## Task goal
Look below for the line with "bottle: present [991,540,1121,659]". Extract that line and each one after it through the last, word for word.

--

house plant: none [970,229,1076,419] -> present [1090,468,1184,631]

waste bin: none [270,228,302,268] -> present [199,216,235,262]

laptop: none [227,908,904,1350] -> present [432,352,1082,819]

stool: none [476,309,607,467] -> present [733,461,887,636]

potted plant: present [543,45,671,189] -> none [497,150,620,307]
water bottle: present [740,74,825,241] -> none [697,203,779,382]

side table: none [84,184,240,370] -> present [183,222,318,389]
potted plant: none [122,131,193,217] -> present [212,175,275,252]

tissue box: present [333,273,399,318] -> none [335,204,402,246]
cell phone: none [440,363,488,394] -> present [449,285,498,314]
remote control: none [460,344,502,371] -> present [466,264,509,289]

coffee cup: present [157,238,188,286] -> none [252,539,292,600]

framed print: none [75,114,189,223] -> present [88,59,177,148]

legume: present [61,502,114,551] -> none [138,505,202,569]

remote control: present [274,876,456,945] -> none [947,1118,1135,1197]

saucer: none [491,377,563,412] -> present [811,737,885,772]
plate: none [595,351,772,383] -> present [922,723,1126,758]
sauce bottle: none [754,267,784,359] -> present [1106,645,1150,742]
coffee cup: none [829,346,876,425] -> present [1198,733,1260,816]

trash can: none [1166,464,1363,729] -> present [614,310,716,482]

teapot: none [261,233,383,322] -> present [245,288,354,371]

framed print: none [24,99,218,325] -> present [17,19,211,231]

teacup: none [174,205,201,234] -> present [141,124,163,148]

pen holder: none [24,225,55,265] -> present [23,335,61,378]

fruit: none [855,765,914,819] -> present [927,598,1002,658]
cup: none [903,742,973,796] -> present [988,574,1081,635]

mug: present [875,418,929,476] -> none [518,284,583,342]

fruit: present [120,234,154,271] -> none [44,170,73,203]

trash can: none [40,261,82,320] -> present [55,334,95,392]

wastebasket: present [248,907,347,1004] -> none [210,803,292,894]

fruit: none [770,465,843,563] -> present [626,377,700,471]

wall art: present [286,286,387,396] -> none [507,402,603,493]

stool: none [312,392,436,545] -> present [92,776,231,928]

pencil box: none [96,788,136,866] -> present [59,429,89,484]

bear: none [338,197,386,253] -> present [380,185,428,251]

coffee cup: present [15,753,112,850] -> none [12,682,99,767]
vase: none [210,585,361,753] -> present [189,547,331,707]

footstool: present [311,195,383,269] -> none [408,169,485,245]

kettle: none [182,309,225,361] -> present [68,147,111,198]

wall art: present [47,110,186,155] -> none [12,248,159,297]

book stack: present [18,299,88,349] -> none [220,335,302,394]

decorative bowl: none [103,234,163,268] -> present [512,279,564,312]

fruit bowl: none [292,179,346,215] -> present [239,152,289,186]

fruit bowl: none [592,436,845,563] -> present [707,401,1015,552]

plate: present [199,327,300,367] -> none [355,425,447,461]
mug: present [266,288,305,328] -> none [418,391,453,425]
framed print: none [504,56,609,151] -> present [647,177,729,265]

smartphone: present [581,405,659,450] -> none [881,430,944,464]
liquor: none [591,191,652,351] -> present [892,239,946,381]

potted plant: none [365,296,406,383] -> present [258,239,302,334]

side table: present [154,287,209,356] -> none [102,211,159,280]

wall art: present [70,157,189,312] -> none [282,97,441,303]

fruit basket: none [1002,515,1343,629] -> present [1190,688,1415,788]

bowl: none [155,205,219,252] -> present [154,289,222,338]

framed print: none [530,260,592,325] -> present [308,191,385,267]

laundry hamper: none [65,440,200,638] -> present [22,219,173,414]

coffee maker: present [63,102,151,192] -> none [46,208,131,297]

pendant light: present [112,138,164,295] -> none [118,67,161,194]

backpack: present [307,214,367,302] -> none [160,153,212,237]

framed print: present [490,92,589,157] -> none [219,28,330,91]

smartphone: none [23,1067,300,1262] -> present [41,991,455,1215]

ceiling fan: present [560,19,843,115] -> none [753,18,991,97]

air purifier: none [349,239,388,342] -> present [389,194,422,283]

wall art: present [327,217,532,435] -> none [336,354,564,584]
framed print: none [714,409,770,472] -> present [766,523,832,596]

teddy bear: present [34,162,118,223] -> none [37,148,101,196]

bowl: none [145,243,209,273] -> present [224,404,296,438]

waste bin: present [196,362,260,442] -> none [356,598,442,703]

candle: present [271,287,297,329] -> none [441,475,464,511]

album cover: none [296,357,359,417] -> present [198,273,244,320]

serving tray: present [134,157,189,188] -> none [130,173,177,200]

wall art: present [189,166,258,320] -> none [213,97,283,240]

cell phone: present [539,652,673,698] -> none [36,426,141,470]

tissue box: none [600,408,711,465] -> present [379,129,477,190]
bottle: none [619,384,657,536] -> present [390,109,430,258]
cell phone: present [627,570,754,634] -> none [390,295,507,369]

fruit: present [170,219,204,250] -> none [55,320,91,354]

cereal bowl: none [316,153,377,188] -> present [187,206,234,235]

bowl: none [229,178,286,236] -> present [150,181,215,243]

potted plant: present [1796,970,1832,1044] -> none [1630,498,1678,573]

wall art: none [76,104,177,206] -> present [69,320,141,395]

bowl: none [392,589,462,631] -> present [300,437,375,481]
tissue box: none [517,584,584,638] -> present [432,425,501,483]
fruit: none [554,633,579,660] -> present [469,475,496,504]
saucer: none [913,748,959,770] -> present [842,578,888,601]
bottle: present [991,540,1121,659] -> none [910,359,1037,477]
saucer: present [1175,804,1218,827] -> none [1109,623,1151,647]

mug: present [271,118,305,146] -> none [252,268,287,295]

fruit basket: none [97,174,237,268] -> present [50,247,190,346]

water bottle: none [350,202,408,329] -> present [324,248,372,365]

--

## Final answer
bottle: present [991,540,1121,659] -> none [910,359,1037,477]
saucer: present [1175,804,1218,827] -> none [1109,623,1151,647]

mug: present [271,118,305,146] -> none [252,268,287,295]

fruit basket: none [97,174,237,268] -> present [50,247,190,346]

water bottle: none [350,202,408,329] -> present [324,248,372,365]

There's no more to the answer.